We know that topologically speaking, $$\text{SO}(3) \simeq \frac{D^3}{\sim_A}\simeq \frac{\mathbb{S}^3}{\sim_A}\simeq \mathbb{RP}^3 $$ where $\sim_A$ is the equivalence relation identifying antipodal points. I have spent quite some time understanding this diffeomorphism, and the derivation now makes sense to me. Using it, however, to find the answer to a question I've been wondering about is trickier. Suppose we consider the 'north pole' of $\mathbb{S}^3$, which is defined in Cartesian coordinates as $(0,0,0,1)$. On $\mathbb{RP^3}$, this is identified with the point $(0,0,0,-1)$, i.e., the 'south pole' of the 3-sphere. Suppose I want to find the rotation corresponding to this point of $\mathbb{RP}^3$ on SO(3). That is, to find the rotation ('point') on $SO(3)$ that corresponds to the single element of $\mathbb{RP}^3$ identifying the north and south poles on the three-sphere.
Intuitively, I expect the rotation to be by $\pi$ radians. Identifying the axis is where the trouble comes in. I am not sure if quaternions are the most direct approach to this. Any tips would be appreciated.
I do believe quaternions are the most direct approach to it. That is to say: to computing the rotation that corresponds to a given point on $\mathbb{S}^3/\sim_A$. Showing that this correspondence is bijective is a different story, but you said you already understood that part.
You know that elements of $SO(3)$ are rotations of $\mathbb{R}^3$. So in the simplest form an answer to your question would be, given an element $\overline{q}$ in $\mathbb{RP}^3$, a recipe that tells you for each $x \in \mathbb{R}^3$ to what point in $\mathbb{R}^3$ the point $x$ is mapped by the rotation. (A more complicated form of answer would be giving the axis and angle of rotation, I come back to that later.)
Now in this 'where does $x$ go?'-form the answer is really simple.
Step 1: pick a representative $q \in \mathbb{S}^3$ of the equivalence class $\overline{q}$.
Step 2: View $q$ as a quaternion, so if you would have ordinarily written it as $(0, 0, 0, 1)$ it now becomes $0 + 0i + 0j + 1k = k$
Step 3: View $x$ as a pure quaternion, i.e. a quaternion with no real part, so if $x$ would normally written $(x_1, x_2, x_3)$ it is now written $x_1i + x_2j + x_3k$.
Step 4: compute $qxq^{-1}$. This is also a pure quaternion, and more importantly: this is your answer!!
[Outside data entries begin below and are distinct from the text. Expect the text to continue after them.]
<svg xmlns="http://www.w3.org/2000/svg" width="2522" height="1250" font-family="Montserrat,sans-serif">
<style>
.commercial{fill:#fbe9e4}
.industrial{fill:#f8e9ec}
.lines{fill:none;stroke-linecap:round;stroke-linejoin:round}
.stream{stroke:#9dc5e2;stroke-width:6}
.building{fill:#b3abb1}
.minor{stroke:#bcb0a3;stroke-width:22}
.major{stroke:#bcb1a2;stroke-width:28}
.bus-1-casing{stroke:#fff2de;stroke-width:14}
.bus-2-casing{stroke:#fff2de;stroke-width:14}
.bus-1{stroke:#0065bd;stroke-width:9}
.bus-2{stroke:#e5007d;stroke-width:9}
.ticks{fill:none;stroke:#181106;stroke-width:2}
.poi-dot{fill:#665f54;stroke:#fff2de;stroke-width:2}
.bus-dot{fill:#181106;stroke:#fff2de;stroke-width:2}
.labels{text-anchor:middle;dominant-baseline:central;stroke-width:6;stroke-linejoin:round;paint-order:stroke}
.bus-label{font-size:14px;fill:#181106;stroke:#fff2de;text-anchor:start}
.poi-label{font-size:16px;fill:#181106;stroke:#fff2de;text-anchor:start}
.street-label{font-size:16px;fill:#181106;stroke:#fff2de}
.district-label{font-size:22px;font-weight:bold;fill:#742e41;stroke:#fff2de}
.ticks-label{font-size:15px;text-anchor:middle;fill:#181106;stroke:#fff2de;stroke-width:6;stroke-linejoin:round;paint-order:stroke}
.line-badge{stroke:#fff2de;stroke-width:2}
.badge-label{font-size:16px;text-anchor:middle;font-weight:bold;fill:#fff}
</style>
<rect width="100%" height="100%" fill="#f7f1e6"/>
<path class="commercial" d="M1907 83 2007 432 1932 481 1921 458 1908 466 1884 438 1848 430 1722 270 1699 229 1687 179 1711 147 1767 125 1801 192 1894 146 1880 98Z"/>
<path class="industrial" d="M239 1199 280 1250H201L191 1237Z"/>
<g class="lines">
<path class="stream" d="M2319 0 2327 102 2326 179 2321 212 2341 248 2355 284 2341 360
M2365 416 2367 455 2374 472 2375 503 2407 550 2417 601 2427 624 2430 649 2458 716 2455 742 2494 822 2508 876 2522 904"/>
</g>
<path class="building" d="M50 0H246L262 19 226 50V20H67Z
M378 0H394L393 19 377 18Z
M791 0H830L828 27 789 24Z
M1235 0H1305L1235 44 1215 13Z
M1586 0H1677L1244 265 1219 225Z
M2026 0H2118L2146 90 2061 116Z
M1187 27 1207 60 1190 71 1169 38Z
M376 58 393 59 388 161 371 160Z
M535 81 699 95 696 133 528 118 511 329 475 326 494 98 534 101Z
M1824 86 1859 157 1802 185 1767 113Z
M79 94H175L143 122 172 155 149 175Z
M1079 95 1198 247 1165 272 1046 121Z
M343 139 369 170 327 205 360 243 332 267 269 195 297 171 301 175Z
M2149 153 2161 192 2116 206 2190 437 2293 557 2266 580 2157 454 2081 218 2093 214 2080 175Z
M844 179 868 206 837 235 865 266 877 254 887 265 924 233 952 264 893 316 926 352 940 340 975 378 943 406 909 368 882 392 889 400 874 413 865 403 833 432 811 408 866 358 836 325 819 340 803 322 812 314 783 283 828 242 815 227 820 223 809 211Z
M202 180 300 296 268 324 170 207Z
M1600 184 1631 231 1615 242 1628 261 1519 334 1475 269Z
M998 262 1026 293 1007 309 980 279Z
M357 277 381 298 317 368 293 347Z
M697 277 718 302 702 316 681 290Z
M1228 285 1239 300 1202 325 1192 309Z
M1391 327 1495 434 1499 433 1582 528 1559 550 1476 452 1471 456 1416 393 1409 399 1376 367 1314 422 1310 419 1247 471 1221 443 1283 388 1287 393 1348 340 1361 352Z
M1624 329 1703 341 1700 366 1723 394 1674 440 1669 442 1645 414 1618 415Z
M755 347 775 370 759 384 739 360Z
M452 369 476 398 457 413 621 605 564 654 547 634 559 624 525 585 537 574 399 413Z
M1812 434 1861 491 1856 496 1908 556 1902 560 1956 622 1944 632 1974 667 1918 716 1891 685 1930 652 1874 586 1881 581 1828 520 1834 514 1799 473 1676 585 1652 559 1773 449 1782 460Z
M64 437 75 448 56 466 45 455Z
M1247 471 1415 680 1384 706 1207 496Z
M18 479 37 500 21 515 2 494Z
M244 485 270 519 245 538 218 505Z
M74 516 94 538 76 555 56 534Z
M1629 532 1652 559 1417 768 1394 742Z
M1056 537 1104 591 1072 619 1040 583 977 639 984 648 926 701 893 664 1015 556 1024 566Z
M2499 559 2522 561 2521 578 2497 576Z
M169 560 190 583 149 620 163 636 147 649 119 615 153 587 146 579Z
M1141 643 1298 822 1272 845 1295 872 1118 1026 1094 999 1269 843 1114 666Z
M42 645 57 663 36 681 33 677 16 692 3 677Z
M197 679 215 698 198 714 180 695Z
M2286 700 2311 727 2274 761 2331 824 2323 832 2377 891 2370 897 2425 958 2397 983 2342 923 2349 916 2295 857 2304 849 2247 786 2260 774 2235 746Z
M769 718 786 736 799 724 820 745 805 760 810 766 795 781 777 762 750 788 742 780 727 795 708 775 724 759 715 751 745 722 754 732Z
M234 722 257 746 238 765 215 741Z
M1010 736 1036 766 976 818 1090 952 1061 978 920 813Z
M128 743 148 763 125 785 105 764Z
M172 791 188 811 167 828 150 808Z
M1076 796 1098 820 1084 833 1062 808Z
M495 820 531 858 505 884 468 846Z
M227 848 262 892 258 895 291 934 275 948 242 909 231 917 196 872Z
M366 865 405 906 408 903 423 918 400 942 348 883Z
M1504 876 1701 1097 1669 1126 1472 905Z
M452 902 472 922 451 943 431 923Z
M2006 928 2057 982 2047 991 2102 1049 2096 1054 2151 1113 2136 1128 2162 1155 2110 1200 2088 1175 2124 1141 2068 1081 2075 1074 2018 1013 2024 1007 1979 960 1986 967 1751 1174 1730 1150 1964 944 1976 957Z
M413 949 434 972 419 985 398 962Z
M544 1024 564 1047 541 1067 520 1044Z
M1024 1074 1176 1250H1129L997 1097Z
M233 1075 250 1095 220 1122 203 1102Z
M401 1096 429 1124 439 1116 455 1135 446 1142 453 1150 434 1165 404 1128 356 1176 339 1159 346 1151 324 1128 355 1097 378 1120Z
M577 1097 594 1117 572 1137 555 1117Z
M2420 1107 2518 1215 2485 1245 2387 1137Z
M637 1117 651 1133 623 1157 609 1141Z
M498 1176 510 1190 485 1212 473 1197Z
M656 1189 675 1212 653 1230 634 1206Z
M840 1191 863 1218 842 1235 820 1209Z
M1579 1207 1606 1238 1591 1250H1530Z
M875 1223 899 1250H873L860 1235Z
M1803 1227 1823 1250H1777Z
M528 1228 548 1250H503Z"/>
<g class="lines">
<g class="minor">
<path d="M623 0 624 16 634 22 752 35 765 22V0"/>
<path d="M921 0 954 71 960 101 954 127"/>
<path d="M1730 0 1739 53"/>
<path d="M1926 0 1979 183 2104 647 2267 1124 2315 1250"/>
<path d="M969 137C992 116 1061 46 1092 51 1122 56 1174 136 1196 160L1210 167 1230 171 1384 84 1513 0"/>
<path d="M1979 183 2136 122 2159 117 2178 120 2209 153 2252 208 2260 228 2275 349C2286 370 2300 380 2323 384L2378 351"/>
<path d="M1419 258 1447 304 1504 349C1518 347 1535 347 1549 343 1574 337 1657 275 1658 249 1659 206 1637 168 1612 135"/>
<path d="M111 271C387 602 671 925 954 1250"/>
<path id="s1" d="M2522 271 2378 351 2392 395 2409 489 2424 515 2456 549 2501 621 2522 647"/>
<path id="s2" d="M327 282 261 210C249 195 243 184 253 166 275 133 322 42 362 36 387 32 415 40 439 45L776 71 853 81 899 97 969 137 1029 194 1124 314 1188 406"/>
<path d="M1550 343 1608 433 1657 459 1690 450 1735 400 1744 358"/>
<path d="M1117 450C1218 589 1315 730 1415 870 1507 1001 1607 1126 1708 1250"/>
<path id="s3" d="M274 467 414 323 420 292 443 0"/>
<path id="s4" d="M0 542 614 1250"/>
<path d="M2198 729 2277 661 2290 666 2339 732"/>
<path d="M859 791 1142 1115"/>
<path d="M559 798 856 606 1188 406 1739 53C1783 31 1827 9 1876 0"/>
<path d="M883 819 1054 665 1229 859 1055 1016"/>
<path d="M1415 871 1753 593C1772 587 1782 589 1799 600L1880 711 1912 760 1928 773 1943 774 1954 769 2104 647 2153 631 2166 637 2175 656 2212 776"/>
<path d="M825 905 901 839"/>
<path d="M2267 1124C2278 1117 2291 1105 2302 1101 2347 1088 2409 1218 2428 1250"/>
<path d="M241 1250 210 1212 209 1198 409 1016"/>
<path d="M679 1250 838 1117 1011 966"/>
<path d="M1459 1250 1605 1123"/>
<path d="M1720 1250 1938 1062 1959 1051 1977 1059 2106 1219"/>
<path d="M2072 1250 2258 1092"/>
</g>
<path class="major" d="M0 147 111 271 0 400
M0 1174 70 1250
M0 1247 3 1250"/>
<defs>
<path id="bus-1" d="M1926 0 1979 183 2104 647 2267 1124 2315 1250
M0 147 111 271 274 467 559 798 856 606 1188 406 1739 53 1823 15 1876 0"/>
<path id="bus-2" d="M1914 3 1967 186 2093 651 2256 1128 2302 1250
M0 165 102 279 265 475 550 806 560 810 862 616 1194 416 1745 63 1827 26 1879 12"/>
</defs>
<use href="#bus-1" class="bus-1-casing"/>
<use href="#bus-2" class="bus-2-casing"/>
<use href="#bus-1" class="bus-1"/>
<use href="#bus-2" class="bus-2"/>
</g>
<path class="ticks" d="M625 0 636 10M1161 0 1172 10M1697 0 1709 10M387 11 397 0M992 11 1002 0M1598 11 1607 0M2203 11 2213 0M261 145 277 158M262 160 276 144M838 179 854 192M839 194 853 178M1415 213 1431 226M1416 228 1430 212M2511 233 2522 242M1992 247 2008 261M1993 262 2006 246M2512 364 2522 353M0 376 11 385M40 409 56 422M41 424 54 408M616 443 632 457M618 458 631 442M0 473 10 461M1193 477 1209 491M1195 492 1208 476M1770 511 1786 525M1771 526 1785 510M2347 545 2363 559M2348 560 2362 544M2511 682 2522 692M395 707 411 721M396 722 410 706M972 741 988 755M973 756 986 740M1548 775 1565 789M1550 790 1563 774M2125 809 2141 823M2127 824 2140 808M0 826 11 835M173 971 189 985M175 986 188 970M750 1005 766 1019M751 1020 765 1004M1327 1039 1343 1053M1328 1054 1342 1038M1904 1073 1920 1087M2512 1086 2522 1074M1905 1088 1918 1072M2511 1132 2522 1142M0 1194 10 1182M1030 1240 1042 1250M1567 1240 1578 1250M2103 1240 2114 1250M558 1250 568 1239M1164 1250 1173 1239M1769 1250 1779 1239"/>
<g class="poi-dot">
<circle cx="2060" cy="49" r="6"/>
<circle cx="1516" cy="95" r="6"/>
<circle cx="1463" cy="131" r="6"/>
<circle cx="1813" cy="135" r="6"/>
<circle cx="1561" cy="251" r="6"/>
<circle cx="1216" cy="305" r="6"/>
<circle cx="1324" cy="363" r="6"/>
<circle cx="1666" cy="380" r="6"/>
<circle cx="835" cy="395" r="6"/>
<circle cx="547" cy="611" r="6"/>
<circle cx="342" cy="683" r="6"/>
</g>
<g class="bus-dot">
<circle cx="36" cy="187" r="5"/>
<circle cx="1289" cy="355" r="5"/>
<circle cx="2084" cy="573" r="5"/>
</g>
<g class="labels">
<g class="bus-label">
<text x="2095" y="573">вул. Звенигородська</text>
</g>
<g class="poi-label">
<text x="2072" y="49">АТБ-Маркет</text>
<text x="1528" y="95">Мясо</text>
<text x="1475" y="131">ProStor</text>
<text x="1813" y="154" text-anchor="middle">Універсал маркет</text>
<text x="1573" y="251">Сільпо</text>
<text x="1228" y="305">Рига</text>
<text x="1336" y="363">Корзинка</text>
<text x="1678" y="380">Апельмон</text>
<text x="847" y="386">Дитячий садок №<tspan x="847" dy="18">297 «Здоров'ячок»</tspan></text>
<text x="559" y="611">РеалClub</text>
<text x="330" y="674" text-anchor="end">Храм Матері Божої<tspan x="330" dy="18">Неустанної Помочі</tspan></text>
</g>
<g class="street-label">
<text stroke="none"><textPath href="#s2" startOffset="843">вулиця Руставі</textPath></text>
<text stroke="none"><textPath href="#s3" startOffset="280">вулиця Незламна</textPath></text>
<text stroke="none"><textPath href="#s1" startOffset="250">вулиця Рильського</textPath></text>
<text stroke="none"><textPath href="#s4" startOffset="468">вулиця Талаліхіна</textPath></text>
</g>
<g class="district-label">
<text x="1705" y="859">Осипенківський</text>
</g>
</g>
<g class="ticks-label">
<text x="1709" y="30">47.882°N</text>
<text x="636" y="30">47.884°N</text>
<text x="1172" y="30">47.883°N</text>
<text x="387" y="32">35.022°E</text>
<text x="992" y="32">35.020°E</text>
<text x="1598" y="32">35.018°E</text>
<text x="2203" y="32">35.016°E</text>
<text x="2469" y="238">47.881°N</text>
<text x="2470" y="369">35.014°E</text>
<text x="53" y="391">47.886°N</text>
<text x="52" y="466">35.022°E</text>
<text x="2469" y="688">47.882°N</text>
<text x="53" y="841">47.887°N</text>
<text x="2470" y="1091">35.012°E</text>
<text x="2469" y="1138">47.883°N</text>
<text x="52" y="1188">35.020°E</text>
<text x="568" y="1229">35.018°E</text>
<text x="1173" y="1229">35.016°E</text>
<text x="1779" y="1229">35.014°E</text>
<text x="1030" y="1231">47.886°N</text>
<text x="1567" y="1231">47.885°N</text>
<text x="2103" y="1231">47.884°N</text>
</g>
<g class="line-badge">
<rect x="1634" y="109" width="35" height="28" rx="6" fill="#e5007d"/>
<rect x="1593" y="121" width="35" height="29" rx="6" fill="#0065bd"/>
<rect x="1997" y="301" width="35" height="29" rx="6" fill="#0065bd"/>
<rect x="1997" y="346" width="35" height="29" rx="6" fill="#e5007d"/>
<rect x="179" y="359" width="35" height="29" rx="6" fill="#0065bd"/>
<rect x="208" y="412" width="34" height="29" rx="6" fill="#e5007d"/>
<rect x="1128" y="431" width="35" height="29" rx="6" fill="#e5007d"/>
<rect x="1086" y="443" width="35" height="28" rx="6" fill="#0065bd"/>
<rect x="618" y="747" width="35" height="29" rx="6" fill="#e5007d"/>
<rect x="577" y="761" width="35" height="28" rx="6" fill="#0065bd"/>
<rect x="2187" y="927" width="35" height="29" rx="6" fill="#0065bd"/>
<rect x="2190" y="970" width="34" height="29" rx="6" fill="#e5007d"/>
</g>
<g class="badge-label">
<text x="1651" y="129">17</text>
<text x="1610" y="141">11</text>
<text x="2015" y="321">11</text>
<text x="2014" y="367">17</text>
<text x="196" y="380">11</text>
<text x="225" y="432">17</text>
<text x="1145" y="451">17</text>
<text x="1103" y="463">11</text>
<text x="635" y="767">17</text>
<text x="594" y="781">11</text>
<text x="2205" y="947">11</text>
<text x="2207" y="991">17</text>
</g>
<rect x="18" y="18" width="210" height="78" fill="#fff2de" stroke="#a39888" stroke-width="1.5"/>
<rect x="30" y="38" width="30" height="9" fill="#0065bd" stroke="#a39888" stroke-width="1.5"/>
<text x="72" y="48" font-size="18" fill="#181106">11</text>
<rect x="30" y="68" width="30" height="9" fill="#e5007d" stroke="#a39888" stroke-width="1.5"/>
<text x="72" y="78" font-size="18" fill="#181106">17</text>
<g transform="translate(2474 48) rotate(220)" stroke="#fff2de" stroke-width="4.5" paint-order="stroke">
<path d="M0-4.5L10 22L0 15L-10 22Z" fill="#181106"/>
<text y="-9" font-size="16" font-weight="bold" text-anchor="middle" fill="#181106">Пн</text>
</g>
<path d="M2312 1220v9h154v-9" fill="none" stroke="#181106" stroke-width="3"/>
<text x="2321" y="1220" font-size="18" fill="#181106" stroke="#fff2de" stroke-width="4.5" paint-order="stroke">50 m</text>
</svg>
Step 5 (optional): check that this does not depend on the choice of representative $q$. This is not so hard: the only other element in the equivalence class is $-q$ and since $(-q)^{-1} = -q^{-1}$ we find that using $-q$ instead of $q$ would have led to $qxq^{-1}$ as well since the minus signs in $(-q)x(-q)^{-1}$ cancel eachother out.
So yeah, the answer is just the rotation $x \mapsto qxq^{-1}$, which is especially easy to compute because for $q = a + bi + cj + dk \in \mathbb{S}^3$ we have that $q^{-1} = a - bi - cj - dk$.
(The general principle here is that $q^{-1} = (a - bi - cj - dk)/(a^2 + b^2 + c^2 + d^2)$, but since $q$ lives in $\mathbb{S}^3$ we have that $(a^2 + b^2 + c^2 + d^2) = 1$)
(Obvious from this formulation it is not clear that this maps $\mathbb{R}^3$ into $\mathbb{R}^3$, i.e. that the resulting quaternions have no real part, let alone that it is a rotation, but when the question is purely 'how to compute the map' this is the answer. We can talk about the proof in a different question/answer on this site. (There probably is already a question/answer with this proof on the site somewhere)).
Now for the axis of rotation. We can write $q = a + y$ with $a \in \mathbb{R}$ and $y$ a pure quaternion. My claim is that $y$ (and hence all its multiples) are mapped to itself and hence the line through $y$ and $-y$ in $\mathbb{R}^3 = \mathbb{R}i + \mathbb{R}j + \mathbb{R}k$ is the rotation axis.
Proof: $qyq^{-1} = (a + y)y(a - y)$. Since $y$ is a pure quaternion we have that $y^2$ is a negative real number. Moreover, since the length of $q$ equals 1, that number moreover satisfies $a^2 - y^2 = 1$. Now expanding out $qyq^{-1} = (a + y)y(a - y)$ using this knowledge we find that the real part of the outcome equals $ay^2 - ay^2 = 0$ (as it should to keep the outcome inside the pure quaterions) and that the 'pure quaternion'-part equals $a^2y - y^3 = (a^2 - y^2)y = y$, as predicted.
Getting the angle of rotation is a bit more tricky, maybe you can figure it out for yourself now that you know around what axis we are rotating.